> _Activity 1_: In the data warehousing glossary, condense the paragraph beginning "A Data Mart is a subset" into a single shorter sentence that keeps its main facts.
> _Activity 2_: According to the data warehousing glossary, what does OLAP stand for?
> _Activity 3_: Extend the data warehousing glossary by writing the text that follows its final heading.

═══ Extract to read

1. What is a Data Warehouse?
A Data Warehouse is a collection of
data marts representing historical data from different operational data source
(OLTP). The data from these OLTP are structured and optimized for querying and
data analysis in a Data Warehouse.
2. What is a Data mart?
A Data Mart is a subset of a data
warehouse that can provide data for reporting and analysis on a section, unit
or a department like Sales Dept, HR Dept, etc. The Data Mart are sometimes also
called as HPQS (Higher Performance Query Structure).
3. What is OLAP?
OLAP stands for Online Analytical
Processing. It uses database tables (Fact and Dimension tables) to enable
multidimensional viewing, analysis and querying of large amount of data.
4. What is OLTP?

══════
═══ Stored data

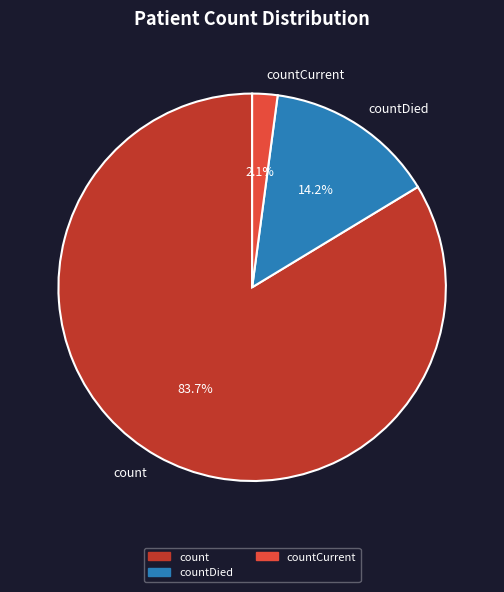

To the nearest percent, what portion does countDied represent?

14%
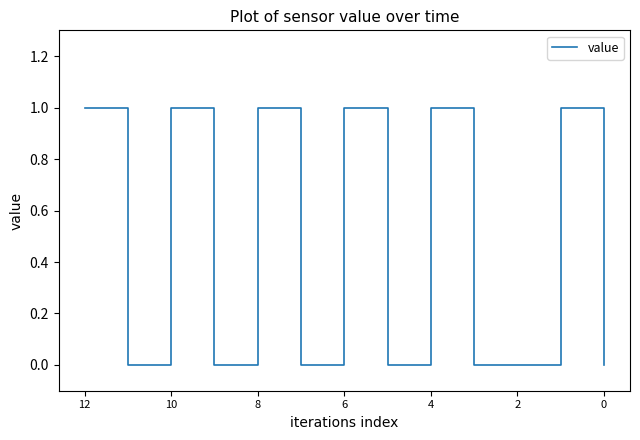

Is this an area chart (filled region under the line)?

No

══════

> _Expected output 1_: A Data Mart is a subset of a data warehouse that supplies data for reporting and analysis on one section, unit, or department, such as Sales or HR, and is sometimes called an HPQS (Higher Performance Query Structure).

> _Expected output 2_: Online Analytical Processing.

> _Expected output 3_:
OLTP stands for Online Transaction
Processing Except data warehouse databases the other databases are OLTPs. These
OLTP uses normalized schema structure. These OLTP databases are designed for
recording the daily operations and transactions of a business.
5. What are Dimensions?
Dimensions are categories by which
summarized data can be viewed. For example a profit Fact table can be viewed by
a time dimension.
6. What are Confirmed Dimensions?
The Dimensions which are reusable
and fixed in nature Example customer, time, geography dimensions.
7. What are Fact Tables?
A Fact Table is a table that
contains summarized numerical (facts) and historical data. This Fact Table has
a foreign key-primary key relation with a dimension table. The Fact Table
maintains the information in 3rd normal form.
A star schema is defined is defined
as a logical database design in which there will be a centrally located fact
table which is surrounded by at least one or more dimension tables. This design
is best suited for Data Warehouse or Data Mart.
8.
What are the types of Facts?
The types of Facts are as follows.
1.
Additive Facts: A Fact which can be
summed up for any of the dimension available in the fact table.
2.
Semi-Additive Facts: A Fact which can
be summed up to a few dimensions and not for all dimensions available in the
fact table.
3.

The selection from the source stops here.